La presenza della carne di manzo nella preparazione la colloca immediatamente nei piatti aristocratici della storia partenopea, così come l’uso della cipolla nella ricetta tradizionale, la Ramata di Montoro, la colloca nell’alta cucina settecentesca e ottocentesca. Questa cipolla aveva ed ha tutt’oggi un costo più elevato rispetto a una cipolla comune perché ha un sapore unico e una grandissima tenuta della cottura.
La ricchezza della ricetta è il principale scoglio alla diffusione della genovese fuori dalla Campania, ma non è il solo ostacolo. Altro punto a favore della “segretezza” della ricetta potrebbe essere ancora più semplice: non c’è stato bisogno della genovese all’estero perché ricette con la cipolla, più facili ed economiche, ci sono ovunque.

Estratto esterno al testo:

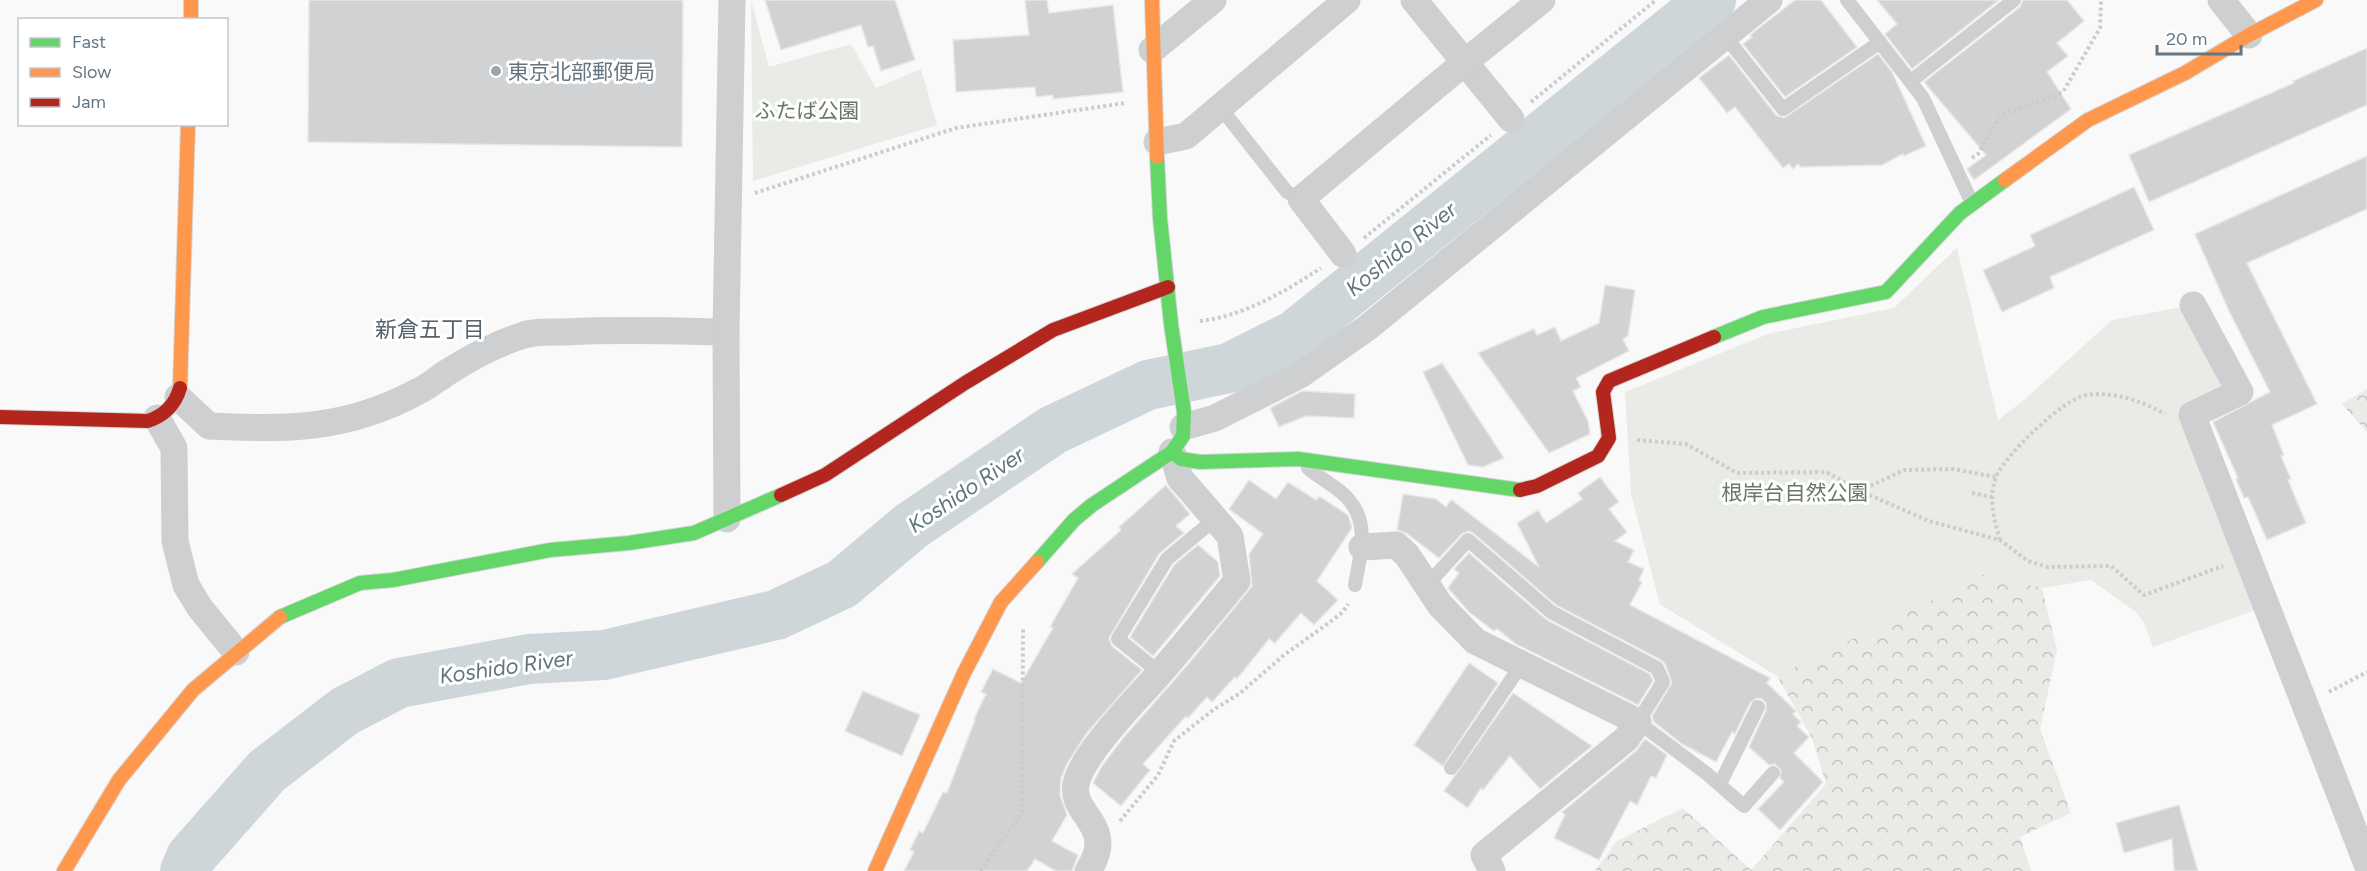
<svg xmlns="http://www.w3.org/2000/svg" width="2367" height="871" font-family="Figtree,'Noto Sans JP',sans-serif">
	<defs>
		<pattern id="forest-crowns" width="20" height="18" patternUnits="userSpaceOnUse" patternTransform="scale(1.5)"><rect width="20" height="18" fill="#e8ebe6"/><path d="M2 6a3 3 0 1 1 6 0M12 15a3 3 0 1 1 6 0" fill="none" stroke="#c0c3c0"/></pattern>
	</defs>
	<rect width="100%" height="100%" fill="#f9f9f9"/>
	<!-- forest -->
	<g fill="url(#forest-crowns)">
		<path d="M1957,248L1992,552L2042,588L2057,650L2040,729L2071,813L2020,837L2031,871H1595L1617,841L1683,808L1751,870L1826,784L1812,738L1777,676L1660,604L1631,493L1768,334L1894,308Z"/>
		<path d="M2367,389V432L2342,404Z"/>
	</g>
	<!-- green -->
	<g fill="#e8ebe6">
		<path d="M751,0L769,67L851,44L876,88L921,69L937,125L753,181Z"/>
		<path d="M1957,248L1998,420L2023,401L2112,320L2193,305L2240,392L2192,415L2267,606L2153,647L2144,623L2136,612L2091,580L2042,588L1983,575L1777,676L1660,604L1631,493L1625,392L1768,334L1894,308Z"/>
	</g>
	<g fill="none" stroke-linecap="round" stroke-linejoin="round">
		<!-- river -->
		<path stroke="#ced6d9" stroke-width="50" d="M185,871L191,857L267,771L345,711L399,683L529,659L604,655L776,615L842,584L911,526L1053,430L1148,385L1229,368L1295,335L1711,0"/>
	</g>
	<!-- building -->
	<g fill="#d0d2d3" stroke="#e8e8e8" stroke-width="1.5">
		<path d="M309,0H683L682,147L308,142Z"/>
		<path d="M765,0H895L915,60L881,71L873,46L868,47L861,25L781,50Z"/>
		<path d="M1025,0H1047L1049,13L1113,5L1123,92L1053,99V95L1036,97L1035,87L956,92L953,40L1029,35Z"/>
		<path d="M1795,0H1821L1857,47L1785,97L1743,44L1752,37L1750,35Z"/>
		<path d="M1877,0H1999L1912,69L1885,34L1897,24Z"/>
		<path d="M2023,0H2067L2084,21L2057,43L2068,56L2047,72L2071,109L1974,180L1967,169L1986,155L1924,82L2020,7Z"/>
		<path d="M2367,48V105L2149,202L2129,155L2294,83L2293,81Z"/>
		<path d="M1878,54L1892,72L1926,146L1904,156L1903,154L1882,165L1800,167L1798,164L1793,169L1789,164L1783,168L1735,107L1727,113L1699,78L1729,55L1776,115L1784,118Z"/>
		<path d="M2367,156V209L2247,263L2317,404L2272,425L2284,455L2281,456L2291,479L2288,480L2306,523L2267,540L2248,497L2244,498L2236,479L2238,478L2213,422L2270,392L2229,311L2195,234Z"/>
		<path d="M2134,187L2154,230L2050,277L2054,288L2002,312L1983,270L2035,246L2030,235Z"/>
		<path d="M1605,285L1635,290L1628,336L1623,339L1629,351L1576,378L1581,387L1573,391L1588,421L1590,434L1549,453L1478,353L1534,329L1537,335L1555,327L1561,341L1599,323Z"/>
		<path d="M1442,363L1504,458L1483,467L1468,465L1423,372Z"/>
		<path d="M1302,391L1355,394L1354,418L1306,416L1279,427L1270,408Z"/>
		<path d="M1600,477L1619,502L1609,509L1627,532L1615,541L1634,550L1628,562L1644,569L1639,580L1642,582L1630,605L1770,678L1767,683L1796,711L1793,714L1801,722L1797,726L1809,737L1794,753L1823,782L1780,830L1758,809L1784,782L1780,778L1781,770L1775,764L1769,765L1749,747L1766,710V703L1762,699L1757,698L1750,703L1735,734L1732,732L1716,762L1682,744L1654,722L1652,716L1672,683L1665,664L1661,660L1556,605L1473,533L1469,531L1462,534L1439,558L1406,533L1397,530L1403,494L1436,499L1446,507L1451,500L1453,501L1539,567L1517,523L1538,510L1546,523L1582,499L1578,493Z"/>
		<path d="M1249,480L1276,499L1288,482L1316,500L1319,496L1348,515L1352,528L1317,581L1338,600L1314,625L1301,613L1275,643L1269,639L1237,679L1235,677L1212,702L1207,697L1188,718L1186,716L1143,764L1150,770L1121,806L1093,783L1102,766L1124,737L1190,662L1252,586L1249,554L1263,534L1229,509Z"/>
		<path d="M1166,485L1190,514L1176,526L1184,533L1159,554L1109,638L1112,646L1142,670L1086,734L1067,764L1061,779L1060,795L1067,815L1052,841L1078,855L1072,871H1056L1035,859L1027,871H904L914,852L910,850L919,831L923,833L943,792L947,793L975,720L974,719L986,694L981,692L993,669L1021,683L1053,628L1050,627L1078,578L1072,574L1121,530L1119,527Z"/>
		<path d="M1198,545L1218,562L1220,576L1153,656L1130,637L1174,565Z"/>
		<path d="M1469,553L1547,620L1650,674L1653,681L1638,705L1516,644L1497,629L1494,631L1469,612L1448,588L1459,573L1454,569Z"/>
		<path d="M1469,663L1498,683L1443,766L1414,745Z"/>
		<path d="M863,691L920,715L902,756L845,731Z"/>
		<path d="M1513,693L1592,746L1540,789L1510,756L1483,790L1481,788L1468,808L1444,791Z"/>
		<path d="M1645,739L1667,755L1656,778L1651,776L1637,805L1630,801L1599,860L1554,838L1565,815L1562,812L1636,751Z"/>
		<path d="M2179,805L2198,871H2174L2172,839L2124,853L2116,823Z"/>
	</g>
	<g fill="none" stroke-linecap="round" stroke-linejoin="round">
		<!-- fast casing -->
		<g stroke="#d5d6d7" stroke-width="16">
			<g id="fast">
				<path d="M1714,337L1763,317L1886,292L1960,213L2005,180"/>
				<path d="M1172,452L1181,459L1200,462L1298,459L1520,490"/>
				<path d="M1037,562L1074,520L1092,505L1172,452L1183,436L1184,412L1171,324L1160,218L1157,157"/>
				<path d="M280,617L360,583L393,580L550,550L629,543L694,533L781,495"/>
			</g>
		</g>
		<!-- slow casing -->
		<g stroke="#d5d6d7" stroke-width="16">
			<g id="slow">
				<path d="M191,0V20"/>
				<path d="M1152,0L1157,157"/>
				<path d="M2005,180L2088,120L2185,73L2249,35L2316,0"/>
				<path d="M180,388L188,124"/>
				<path d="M64,871L119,780L193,690L280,617"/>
				<path d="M875,871L964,673L1001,602L1037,562"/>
			</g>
		</g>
		<!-- jam casing -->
		<g stroke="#d5d6d7" stroke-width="16">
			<g id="jam">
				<path d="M0,417L148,421C165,415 175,405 180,388"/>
				<path d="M1520,490L1537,486L1598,456L1609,438L1603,392L1609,381L1714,337"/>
				<path d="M781,495L825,475L965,383L1053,330L1168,287"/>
			</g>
		</g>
		<!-- path -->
		<g stroke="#cbcccd" stroke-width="4" stroke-dasharray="3 3" stroke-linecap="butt">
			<path d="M1531,102L1656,0"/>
			<path d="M1972,158L1978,154L2001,115L2063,92L2100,28L2101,0"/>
			<path d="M755,193L956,128L1125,103"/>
			<path d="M1364,238L1491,135"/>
			<path d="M1200,321C1244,316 1284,292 1321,268"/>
			<path d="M1637,440L1686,444L1737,473L1826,472L1860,491L1929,521L2000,540L2028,561L2048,567L2111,566L2144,595L2223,566"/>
			<path d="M1860,491L1904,470L1953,469L1996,477"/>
			<path d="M1972,493L1992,497"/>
			<path d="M2000,540C1994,519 1988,499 1996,477C2005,455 2063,399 2086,395C2114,391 2141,401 2165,414"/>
			<path d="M2329,692L2367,672"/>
			<path d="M1120,821L1158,775L1174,741L1213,710L1239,694L1284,655L1330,622L1343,612L1348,604"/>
			<path d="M980,871L1022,813L1023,628"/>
		</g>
		<!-- lane -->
		<g stroke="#cecfd0" stroke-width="14">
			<path d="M1847,0L1923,98L1972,203"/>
			<path d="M1725,36L1783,109L1880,42"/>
			<path d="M1911,81L2014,0"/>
			<path d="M1220,107L1287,192L1301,199"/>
			<path d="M1308,468C1320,479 1339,487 1349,500C1370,524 1360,556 1355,585"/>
			<path d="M1428,584L1468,540L1551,612L1657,668L1663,682L1638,722L1706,773L1744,806L1773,773"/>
			<path d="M1160,673L1118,639L1167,559L1215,519"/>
			<path d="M1451,768L1522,664"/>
			<path d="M1720,784L1758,707"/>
		</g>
		<!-- street -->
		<g stroke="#cecfd0" stroke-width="27">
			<path d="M1414,0L1511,119"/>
			<path d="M2221,0L2249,35"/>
			<path d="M1152,50L1213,0"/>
			<path d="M1157,142L1186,136L1347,0"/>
			<path d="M1343,254L1301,199L1465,62L1542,0"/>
			<path d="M2193,305L2240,392L2192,415L2367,864"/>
			<path d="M178,397L209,426C286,430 346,430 417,392C428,387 437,379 448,372C470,358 496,344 521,336C535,331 552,332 566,332C620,329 673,331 726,332"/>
			<path d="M157,418L174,448L175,541L186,585L200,608L236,652"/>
			<path d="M1183,427L1215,418L1300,375L1367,328L1769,0"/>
			<path d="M727,519L726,332L732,0"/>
			<path d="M1362,547L1396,545L1407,555L1440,605L1475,641L1638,722L1626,739L1484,855L1492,871"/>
			<path d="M1088,871C1118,825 1070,816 1076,784C1082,754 1137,699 1158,675C1185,644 1211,612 1237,581L1230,536L1180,478L1172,452"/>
		</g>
		<!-- fast -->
		<use href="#fast" stroke="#63d668" stroke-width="14"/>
		<!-- slow -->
		<use href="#slow" stroke="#ff974d" stroke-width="14"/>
		<!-- jam -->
		<use href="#jam" stroke="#b3261e" stroke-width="14"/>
	</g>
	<!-- markers -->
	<circle fill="#99a4ac" stroke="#fff" stroke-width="2" cx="496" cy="71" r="6"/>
	<g text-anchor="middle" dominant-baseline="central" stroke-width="6" stroke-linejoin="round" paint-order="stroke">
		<!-- poi labels -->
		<g font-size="21" fill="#657683" stroke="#fff" text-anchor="start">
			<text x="508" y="71">東京北部郵便局</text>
		</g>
		<!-- park labels -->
		<g font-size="21" fill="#687a64" stroke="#fff">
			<text x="807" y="110">ふたば公園</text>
			<text x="1795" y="492">根岸台自然公園</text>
		</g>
		<!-- water labels -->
		<g font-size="22" font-style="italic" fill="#60757c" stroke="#fff">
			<text transform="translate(1401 249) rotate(-39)">Koshido River</text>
			<text transform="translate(966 490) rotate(-34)">Koshido River</text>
			<text transform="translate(506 667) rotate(-8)">Koshido River</text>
		</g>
		<!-- neighbourhood labels -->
		<g font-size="22" fill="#57646e" stroke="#fff">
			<text x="430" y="329">新倉五丁目</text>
		</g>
	</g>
	<!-- legend -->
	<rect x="18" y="18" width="210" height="108" fill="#ffffff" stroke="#c1c8cd" stroke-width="1.5"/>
	<rect x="30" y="38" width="30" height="9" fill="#63d668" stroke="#c1c8cd" stroke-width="1.5"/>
	<text x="72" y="48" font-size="18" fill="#657683">Fast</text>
	<rect x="30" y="68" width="30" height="9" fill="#ff974d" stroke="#c1c8cd" stroke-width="1.5"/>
	<text x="72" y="78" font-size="18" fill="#657683">Slow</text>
	<rect x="30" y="98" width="30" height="9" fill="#b3261e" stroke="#c1c8cd" stroke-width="1.5"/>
	<text x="72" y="108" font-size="18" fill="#657683">Jam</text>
	<!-- scale -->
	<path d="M2157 45v9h84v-9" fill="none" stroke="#657683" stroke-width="3"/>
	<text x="2166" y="45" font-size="18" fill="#657683" stroke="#ffffff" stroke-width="4.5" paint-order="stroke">20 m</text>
</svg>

Io diseguito vi lascio la mia di versione.
Ingredienti
Cipolla di Montoro 2 kg
Cipolla di Tropea 1 kg
Cipolla rossa 1
Girello vitello 400 gr
Muscolo di maiale 600 gr
Nervetti di vitello 400 gr
Olio evo q.b.
Sale q.b.
Procedimento
Eliminate la buccia dalle cipolla, tagliate a metà e lasciate in acqua per eliminare l’acidità volatile,per almeno una mezz’ora. Tagliate le cipolle a julienne. In una casseruola fate rosolare l’olio evo con i pezzi di carne, precedentemente tagliati. Quando sarà rosolata e ben colorata aggiungete la cipolla e lasciate cuocere a fuoco lento per almeno 5/6 ore.
Ultimata la cottura aggiustate di sale e mentre la gustate riflettete su quanta storia si cela dietro ogni singolo piatto della nostra cucina italiana.